## Start Selection

Welcome 2016! Part 21

Algebra Level 3

$\large \dfrac{5}{1 \times 3}+\dfrac{5}{2\times 4}+\dfrac{5}{3 \times 5}+\dfrac{5}{4\times 6}+\cdots = \dfrac{A}{B}$

Given that $A$ and $B$ are coprime positive integers, find $A-B$ .

The answer is 11.

2 solutions

Akshat Sharda
Dec 28, 2015

$\begin{aligned} & = \displaystyle \sum^{\infty}_{n=1}\frac{5}{n(n+2)} \\ & = \frac{5}{2} \displaystyle \sum^{\infty}_{n=1}\left(\frac{1}{n}-\frac{1}{n+2}\right) \\ & = \frac{5}{2} \left(\displaystyle \sum^{\infty}_{n=1}\frac{1}{n}- \displaystyle \sum^{\infty}_{n=3} \frac{1}{n}\right) \\ & = \frac{5}{2}\left(1+\frac{1}{2}\right) \\ & = \frac{15}{4} \\ & \Rightarrow 15-4 = \boxed{11} \end{aligned}$

How does 5/2 come out?

Abu Bakar Khan - 5 years, 5 months ago

$= \displaystyle \sum^{\infty}_{n=1}\frac{5} {n(n+2)} \\ = 5 \displaystyle \sum^{\infty}_{n=1}\frac{1} {n(n+2)} \\ =5 \displaystyle \sum^{\infty}_{n=1}\frac{1}{2}\left(\frac{1}{n}-\frac{1}{n+2}\right) \\ = \frac{5}{2} \displaystyle \sum^{\infty}_{n=1}\left(\frac{1}{n}-\frac{1}{n+2}\right)$

Akshat Sharda - 5 years, 5 months ago

It makes sense now. Thanks!

## End Selection
## Start Information shown

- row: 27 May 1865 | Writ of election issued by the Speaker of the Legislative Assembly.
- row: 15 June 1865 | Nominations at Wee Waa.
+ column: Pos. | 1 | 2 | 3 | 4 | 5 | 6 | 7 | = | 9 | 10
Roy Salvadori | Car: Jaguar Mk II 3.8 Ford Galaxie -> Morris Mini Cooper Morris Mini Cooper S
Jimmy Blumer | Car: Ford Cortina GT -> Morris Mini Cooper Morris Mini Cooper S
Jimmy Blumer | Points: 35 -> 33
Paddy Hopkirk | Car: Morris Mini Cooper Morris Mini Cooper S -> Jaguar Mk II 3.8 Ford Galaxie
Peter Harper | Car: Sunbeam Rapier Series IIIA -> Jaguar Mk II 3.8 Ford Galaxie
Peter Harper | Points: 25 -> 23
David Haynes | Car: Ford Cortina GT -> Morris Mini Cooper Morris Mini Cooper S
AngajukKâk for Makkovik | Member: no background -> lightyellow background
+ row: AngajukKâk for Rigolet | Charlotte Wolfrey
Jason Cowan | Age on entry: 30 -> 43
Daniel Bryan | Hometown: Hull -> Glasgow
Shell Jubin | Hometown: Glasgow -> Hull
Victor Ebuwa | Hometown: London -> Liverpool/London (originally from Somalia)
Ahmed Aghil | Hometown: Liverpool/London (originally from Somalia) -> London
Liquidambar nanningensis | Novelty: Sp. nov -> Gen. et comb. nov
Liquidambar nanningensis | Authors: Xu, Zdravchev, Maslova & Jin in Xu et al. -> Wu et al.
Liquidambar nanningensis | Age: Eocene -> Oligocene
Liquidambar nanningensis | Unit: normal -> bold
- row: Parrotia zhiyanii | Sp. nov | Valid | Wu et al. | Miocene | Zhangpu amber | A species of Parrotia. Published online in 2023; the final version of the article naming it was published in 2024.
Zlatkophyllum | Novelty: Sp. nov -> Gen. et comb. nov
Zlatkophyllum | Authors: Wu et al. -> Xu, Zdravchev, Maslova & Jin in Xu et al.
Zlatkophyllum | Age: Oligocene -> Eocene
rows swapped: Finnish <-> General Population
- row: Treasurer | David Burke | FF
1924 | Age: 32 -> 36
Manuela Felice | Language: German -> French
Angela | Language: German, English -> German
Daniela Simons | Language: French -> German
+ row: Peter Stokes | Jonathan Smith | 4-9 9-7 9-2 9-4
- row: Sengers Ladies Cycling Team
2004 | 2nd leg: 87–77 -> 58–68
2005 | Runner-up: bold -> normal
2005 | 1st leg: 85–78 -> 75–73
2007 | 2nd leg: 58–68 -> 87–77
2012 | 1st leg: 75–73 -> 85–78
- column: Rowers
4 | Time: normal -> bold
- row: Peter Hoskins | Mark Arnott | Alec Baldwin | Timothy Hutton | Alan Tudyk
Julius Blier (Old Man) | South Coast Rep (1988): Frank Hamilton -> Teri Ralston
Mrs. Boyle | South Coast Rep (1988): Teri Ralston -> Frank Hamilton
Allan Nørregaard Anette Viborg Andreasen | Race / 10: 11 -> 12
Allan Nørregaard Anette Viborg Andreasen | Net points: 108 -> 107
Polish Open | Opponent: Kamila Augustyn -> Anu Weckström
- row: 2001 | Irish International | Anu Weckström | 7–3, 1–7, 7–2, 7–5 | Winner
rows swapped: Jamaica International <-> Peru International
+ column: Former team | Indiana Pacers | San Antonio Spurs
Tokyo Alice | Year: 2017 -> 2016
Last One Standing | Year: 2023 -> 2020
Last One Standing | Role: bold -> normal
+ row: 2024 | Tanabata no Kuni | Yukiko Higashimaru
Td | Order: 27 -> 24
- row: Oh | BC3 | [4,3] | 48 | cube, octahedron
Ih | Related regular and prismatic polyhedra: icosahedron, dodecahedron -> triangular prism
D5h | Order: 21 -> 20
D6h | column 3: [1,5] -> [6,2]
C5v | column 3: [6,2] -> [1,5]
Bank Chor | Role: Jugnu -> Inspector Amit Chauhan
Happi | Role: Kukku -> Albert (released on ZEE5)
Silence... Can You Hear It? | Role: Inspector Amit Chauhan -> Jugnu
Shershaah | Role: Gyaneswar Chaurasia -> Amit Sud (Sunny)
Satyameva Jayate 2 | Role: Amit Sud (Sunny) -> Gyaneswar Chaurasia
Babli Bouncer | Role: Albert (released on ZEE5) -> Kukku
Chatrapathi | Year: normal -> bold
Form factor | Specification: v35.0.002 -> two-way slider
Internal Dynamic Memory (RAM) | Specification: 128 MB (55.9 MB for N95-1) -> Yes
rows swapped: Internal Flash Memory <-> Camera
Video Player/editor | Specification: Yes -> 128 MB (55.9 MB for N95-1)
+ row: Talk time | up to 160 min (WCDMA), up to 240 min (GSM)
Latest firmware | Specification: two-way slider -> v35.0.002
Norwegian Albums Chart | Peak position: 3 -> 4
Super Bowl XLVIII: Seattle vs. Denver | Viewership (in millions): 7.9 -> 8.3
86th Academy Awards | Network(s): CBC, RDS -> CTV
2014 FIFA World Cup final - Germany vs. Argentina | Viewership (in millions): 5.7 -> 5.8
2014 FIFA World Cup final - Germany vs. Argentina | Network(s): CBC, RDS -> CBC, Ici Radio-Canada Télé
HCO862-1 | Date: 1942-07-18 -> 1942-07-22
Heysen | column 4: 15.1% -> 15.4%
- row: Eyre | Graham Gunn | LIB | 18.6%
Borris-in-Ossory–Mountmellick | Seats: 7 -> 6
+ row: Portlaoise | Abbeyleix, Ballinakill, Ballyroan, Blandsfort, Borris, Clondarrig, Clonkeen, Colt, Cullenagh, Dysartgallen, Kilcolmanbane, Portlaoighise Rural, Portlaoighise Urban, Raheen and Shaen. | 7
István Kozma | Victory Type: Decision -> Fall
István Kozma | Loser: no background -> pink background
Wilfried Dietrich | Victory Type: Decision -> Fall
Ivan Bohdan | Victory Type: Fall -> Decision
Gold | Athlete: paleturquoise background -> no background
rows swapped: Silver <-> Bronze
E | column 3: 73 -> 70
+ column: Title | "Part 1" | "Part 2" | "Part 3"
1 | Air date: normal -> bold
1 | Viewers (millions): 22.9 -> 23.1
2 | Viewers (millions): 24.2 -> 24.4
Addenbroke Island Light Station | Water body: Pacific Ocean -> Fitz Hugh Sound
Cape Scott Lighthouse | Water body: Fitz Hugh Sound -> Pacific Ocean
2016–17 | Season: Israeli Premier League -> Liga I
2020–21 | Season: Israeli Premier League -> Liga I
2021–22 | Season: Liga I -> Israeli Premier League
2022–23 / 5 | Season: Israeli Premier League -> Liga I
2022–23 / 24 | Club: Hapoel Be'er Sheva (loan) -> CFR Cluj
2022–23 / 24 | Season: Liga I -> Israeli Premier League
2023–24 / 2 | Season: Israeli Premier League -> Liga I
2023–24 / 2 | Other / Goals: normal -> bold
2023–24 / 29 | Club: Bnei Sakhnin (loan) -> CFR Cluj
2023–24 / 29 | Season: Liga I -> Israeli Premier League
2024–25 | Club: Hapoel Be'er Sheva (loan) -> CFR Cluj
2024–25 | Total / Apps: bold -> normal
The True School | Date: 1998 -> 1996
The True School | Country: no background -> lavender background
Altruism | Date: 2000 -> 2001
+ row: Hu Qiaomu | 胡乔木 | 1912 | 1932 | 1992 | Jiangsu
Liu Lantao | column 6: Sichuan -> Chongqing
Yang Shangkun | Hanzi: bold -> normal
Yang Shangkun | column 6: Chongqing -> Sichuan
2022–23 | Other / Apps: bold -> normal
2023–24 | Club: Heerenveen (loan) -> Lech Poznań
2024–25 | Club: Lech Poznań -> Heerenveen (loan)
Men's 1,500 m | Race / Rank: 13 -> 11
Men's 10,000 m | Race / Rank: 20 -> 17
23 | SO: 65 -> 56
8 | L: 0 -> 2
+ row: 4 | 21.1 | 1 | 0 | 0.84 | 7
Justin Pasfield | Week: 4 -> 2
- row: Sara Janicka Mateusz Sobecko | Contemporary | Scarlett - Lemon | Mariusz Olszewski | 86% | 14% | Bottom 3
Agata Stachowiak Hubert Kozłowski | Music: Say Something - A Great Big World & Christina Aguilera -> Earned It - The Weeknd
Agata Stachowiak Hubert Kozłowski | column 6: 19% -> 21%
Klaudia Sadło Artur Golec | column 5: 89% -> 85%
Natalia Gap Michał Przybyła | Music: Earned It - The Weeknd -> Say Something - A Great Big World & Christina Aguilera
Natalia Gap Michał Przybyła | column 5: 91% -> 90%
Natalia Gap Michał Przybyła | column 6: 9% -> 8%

## End Information shown

▶ Objective 1:
In the Welcome 2016 thread, what date is listed under the name of the first solution's author?
▶ Objective 2:
Please translate the sentence "It makes sense now." from the Welcome 2016 thread into Spanish.

▶ Finished answer 1:
Dec 28, 2015

▶ Finished answer 2:
Ahora tiene sentido.